Disqualification, etc. 2106 too.

Midwood Chayim Aruchim Dialysis Assoc., Inc. v Brooklyn Dialysis, LLC, 2011 NY Slip Op 02639 (App. Div., 2nd 2011)

"The basis of a disqualification motion is an allegation of a breach of a fiduciary duty owed by an attorney to a current or former client" (Rowley v Waterfront Airways, 113 AD2d 926, 927; see Matter of Kelly, 23 NY2d 368, 375-376; Ogilvie v McDonald's Corp., 294 AD2d 550, 552). However, "[d]isqualification denies a party's right to representation by the attorney of its choice" (S & S Hotel Ventures Ltd. Partnership v 777 S. H. Corp., 69 NY2d 437, 443; see Tekni-Plex, Inc. v Meyner & Landis, 89 NY2d 123, 131), and may create "significant hardships" for that party (Solow v Grace & Co., 83 NY2d 303, 310; see Tekni-Plex, Inc. v Meyner & Landis, 89 NY2d at 131; S & S Hotel Ventures Ltd. Partnership v 777 S. H. Corp., 69 NY2d at 443).

Accordingly, where the Rules of Professional Conduct (22 NYCRR 1200.0) are invoked in litigation, courts "are not constrained to read the rules literally or effectuate the intent of the drafters, but look to the rules as guidelines to be applied with due regard for the broad range of interests at stake" (Niesig v Team I, 76 NY2d 363, 369-370; see S & S Hotel Ventures Ltd. Partnership v 777 S. H. Corp., 69 NY2d at 443). It is the Supreme Court's responsibility to balance the competing interests, and "[t]he disqualification of an attorney is a matter that rests within the sound discretion of the Supreme Court" (Falk v Gallo, 73 AD3d 685, 685; see Cardinale v Golinello, 43 NY2d 288, 292; Matter of Erlanger [Erlanger], 20 NY2d 778, 779; Nationscredit Fin.
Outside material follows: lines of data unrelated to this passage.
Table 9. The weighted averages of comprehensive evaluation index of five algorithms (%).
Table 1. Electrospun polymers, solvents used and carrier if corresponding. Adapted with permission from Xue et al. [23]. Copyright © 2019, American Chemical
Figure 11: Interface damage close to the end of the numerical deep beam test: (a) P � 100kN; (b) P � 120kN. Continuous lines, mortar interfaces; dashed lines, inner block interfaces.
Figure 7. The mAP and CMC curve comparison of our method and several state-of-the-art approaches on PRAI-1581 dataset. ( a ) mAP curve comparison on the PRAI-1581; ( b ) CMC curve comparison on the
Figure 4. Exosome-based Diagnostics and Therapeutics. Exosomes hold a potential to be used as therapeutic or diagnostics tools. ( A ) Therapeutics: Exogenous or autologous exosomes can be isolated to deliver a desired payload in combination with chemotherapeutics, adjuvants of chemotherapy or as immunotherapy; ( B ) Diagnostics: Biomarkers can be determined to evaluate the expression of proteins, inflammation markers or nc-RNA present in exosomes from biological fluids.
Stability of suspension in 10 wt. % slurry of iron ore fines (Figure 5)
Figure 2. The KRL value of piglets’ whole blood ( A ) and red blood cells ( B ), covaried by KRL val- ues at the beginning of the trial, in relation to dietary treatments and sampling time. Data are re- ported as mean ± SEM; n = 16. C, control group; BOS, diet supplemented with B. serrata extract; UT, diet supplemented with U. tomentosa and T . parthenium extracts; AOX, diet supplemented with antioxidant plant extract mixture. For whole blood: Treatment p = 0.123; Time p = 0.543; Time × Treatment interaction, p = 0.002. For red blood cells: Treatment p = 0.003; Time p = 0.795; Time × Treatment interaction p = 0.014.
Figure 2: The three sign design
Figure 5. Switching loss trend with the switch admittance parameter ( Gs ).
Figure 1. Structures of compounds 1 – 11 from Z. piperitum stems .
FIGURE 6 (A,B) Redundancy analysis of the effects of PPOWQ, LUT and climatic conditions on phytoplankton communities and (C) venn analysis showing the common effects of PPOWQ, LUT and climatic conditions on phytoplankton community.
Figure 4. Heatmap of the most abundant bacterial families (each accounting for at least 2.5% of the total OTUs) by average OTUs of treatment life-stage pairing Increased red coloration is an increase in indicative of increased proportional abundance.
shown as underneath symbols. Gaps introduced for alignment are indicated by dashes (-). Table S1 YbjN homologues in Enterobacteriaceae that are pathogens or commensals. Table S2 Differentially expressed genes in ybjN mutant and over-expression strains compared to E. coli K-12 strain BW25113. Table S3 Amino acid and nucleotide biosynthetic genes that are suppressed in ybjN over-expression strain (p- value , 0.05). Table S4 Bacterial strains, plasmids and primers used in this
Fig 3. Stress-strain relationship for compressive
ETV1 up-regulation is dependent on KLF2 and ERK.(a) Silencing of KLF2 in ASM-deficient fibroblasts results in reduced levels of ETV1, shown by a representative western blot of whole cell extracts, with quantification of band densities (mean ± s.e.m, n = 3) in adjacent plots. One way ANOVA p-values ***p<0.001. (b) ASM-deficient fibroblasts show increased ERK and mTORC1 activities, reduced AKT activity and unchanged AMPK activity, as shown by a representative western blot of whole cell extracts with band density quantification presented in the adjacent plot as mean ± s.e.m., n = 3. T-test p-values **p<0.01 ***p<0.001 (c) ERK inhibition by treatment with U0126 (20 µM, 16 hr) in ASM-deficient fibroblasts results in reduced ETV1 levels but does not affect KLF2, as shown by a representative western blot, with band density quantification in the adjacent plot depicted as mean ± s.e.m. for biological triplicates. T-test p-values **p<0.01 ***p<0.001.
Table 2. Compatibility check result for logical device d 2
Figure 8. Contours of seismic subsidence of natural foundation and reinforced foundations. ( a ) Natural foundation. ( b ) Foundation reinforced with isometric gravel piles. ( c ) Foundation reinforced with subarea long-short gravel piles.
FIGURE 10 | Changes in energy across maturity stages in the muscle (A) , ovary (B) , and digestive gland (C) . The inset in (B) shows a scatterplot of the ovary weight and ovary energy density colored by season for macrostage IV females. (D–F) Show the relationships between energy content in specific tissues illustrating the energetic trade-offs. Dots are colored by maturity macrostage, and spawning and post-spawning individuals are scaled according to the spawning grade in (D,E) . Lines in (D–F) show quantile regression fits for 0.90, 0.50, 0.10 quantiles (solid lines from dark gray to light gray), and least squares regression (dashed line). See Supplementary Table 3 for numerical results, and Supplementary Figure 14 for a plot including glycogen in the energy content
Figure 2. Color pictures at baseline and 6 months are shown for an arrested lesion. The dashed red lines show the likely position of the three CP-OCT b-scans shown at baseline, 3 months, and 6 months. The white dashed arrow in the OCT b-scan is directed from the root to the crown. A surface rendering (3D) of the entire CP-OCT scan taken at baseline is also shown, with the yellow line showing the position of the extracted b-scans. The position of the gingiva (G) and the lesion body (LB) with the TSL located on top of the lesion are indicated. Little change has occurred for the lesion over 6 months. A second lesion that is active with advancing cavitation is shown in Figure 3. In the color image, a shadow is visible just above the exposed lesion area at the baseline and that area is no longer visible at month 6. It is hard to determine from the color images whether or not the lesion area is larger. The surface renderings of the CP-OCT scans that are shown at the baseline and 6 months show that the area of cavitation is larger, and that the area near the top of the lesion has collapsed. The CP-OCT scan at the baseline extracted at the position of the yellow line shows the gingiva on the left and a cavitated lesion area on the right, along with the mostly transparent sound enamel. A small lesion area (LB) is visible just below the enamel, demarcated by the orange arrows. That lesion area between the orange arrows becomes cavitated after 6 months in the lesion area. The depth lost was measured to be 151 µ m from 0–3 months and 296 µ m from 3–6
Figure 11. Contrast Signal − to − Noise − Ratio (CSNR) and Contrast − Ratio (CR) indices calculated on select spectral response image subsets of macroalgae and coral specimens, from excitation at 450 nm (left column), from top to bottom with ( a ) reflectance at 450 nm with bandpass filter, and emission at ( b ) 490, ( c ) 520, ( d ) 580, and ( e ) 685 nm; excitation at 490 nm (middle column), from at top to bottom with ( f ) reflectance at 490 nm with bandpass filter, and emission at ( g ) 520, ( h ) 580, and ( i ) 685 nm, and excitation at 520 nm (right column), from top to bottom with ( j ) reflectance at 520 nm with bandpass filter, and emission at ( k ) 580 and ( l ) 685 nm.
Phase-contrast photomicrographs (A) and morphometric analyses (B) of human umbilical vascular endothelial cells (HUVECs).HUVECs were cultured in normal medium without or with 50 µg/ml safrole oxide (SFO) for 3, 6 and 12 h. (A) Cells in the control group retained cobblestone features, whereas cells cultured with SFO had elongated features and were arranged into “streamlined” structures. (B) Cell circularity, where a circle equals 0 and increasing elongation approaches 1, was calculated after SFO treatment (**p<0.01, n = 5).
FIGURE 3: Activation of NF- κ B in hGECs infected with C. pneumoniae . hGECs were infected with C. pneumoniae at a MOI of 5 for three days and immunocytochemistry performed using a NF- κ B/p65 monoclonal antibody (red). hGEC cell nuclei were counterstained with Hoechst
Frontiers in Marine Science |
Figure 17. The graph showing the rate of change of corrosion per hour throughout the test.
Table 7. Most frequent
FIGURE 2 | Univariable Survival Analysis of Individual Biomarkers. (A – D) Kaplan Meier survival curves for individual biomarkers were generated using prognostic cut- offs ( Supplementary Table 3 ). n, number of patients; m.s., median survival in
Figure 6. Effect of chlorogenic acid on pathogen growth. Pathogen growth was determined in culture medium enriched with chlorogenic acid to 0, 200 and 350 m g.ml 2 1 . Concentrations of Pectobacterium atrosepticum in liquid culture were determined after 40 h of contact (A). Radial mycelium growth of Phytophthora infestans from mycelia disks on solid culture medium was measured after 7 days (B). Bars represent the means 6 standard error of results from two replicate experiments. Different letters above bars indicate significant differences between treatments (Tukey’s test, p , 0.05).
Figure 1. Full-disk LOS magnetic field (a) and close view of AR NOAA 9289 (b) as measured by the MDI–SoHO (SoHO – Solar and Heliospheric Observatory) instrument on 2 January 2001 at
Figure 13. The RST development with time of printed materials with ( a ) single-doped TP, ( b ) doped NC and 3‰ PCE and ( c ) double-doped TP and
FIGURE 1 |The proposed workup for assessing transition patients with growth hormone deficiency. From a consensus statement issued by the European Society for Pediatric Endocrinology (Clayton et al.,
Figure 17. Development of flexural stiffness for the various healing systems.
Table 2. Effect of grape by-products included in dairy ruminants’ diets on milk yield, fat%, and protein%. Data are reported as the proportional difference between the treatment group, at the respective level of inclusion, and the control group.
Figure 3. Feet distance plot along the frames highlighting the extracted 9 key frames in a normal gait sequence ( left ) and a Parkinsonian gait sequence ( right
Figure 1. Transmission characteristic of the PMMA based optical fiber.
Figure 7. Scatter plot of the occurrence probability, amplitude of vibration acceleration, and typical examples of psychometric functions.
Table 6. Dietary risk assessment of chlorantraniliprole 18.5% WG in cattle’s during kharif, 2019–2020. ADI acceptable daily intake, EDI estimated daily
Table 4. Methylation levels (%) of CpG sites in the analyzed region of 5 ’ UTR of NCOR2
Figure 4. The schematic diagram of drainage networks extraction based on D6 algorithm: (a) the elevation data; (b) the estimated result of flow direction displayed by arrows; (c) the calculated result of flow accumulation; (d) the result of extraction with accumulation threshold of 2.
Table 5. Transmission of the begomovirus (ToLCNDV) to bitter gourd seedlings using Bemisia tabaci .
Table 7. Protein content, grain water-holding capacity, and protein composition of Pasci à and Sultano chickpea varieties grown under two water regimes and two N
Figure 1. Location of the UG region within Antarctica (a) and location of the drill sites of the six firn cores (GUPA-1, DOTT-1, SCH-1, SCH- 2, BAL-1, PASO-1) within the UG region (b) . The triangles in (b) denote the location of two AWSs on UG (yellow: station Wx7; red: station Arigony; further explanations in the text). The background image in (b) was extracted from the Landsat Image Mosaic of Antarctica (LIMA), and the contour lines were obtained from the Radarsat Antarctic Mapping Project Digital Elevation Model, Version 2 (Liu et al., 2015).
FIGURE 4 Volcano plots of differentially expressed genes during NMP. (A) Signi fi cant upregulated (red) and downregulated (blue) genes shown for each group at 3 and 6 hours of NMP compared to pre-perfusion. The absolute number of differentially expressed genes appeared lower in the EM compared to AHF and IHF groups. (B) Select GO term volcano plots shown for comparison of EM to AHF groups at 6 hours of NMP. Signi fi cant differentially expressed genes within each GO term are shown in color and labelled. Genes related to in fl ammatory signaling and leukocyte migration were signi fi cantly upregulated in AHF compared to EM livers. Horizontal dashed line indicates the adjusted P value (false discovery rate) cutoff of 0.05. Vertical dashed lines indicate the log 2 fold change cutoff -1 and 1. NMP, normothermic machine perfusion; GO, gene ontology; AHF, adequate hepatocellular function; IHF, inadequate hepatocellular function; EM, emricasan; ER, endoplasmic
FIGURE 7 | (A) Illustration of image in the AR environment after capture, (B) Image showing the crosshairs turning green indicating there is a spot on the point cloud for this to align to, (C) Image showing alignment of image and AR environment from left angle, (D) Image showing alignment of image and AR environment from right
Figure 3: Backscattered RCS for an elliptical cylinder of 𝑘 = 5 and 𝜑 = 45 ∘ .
Servs. Corp. v Turcios, 41 AD3d 802, 802; Flores v Willard J. Price Assoc., LLC, 20 AD3d 343, 344; Schmidt v Magnetic Head Corp., 101 AD2d 268, 277). Under the circumstances present here, the Supreme Court did not improvidently exercise its discretion when it denied the plaintiff's motion to disqualify the defendant's attorney (see Campbell v McKeon, 75 AD3d 479, 480; Kushner v Herman, 215 AD2d 633, 633; Matter of Fleet v Pulsar Constr. Corp., 143 AD2d 187, 189; Lopez v Precision Papers, 99 AD2d 507, 508; cf. Morris v Morris, 306 AD2d 449, 452).

Warshaw Burstein Cohen Schlesinger & Kuh, LLP v Longmire, 2011 NY Slip Op 02067 (App. Div., 1st 2011)

Plaintiff law firm demonstrated that defendant's counsel played a vital role in the final settlement negotiations flowing from a settlement offer that plaintiff had allegedly previously procured and that defendant client later accepted, that the negotiations were an important part of the underlying dispute, that defendant's counsel was likely to be a key witness at trial, and that his proposed testimony would be adverse to his client's interests (see Sokolow, Dunaud, Mercadier & Carreras v Lacher, 299 AD2d 64, 75-76 [2002]; Martinez v Suozzi, 186 AD2d 378 [1992]).

While plaintiff improperly submitted the affirmation, rather than affidavit, of a partner (see CPLR 2106), under the circumstances, "this defect was merely a technical procedural irregularity which did not prejudice the defendant" (see Board of Mgrs. of Ocean Terrace Towne House Condominium v Lent, 148 AD2d 408 [1989], lv denied 75 NY2d 702 [1989]; see CPLR 2001).